Biden held but nine press conferences last year — three of which were with foreign leaders on hand — fewer than his recent predecessors. While the president takes questions on the fly, a press conference is a chance for Americans to get a good look at him, to experience his personality and perhaps gain a connection with him, and to hear him explain his policies in detail. It’s a chance for Americans and Biden to get reacquainted.

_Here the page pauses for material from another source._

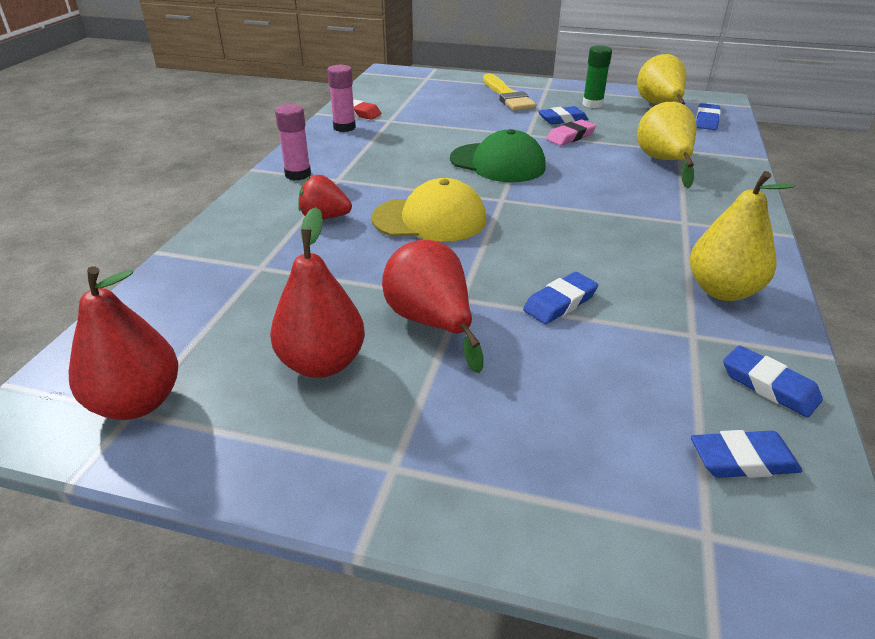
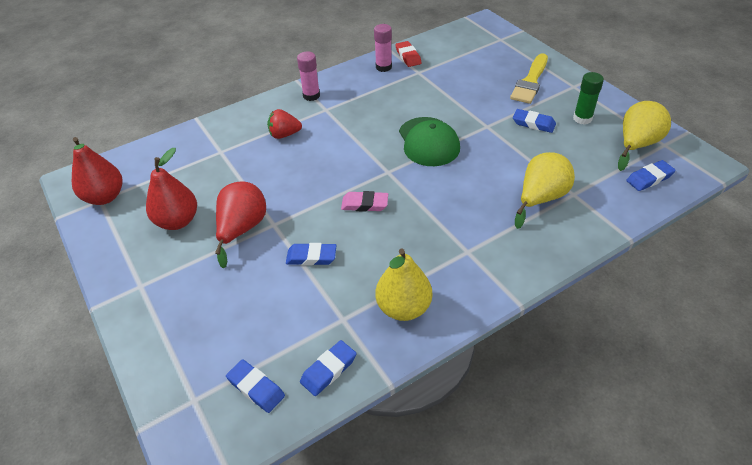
camera: 45 degrees right, 10 degrees up
(324, 217) = (284, 135): red strawberry -> red strawberry turned 60 degrees counterclockwise
(430, 219) = (330, 164): yellow cap -> none
(570, 136) = (512, 142): pink eraser -> pink eraser (364, 204)
(769, 386) = (329, 370): blue eraser -> blue eraser turned 45 degrees clockwise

Meantime, down the West Wing hall in the vice president’s office, change is also afoot, with a brand-new communications team hired for Kamala Harris and a commitment to taking more questions from reporters. And amid mocking and criticism of her leadership role in combating illegal immigration, her office revealed Tuesday that she’d be jetting off to Honduras soon to rip out the “root causes” of illegal immigration.
But there’s a risk to sudden availability. There are reasons why Biden’s and Harris’ handlers limited their exposure. Harris can be hard to follow as her sentences zigzag down roads to nowhere. And Biden tends to introduce strange new words into the lexicon and freely commits gaffes. It could well be that for Biden and Harris, intimacy with America will only breed more contempt.
But with as few as a third of the country admiring the job the president is doing and Harris’ rating also in the dumps, it’s probably worth the risk.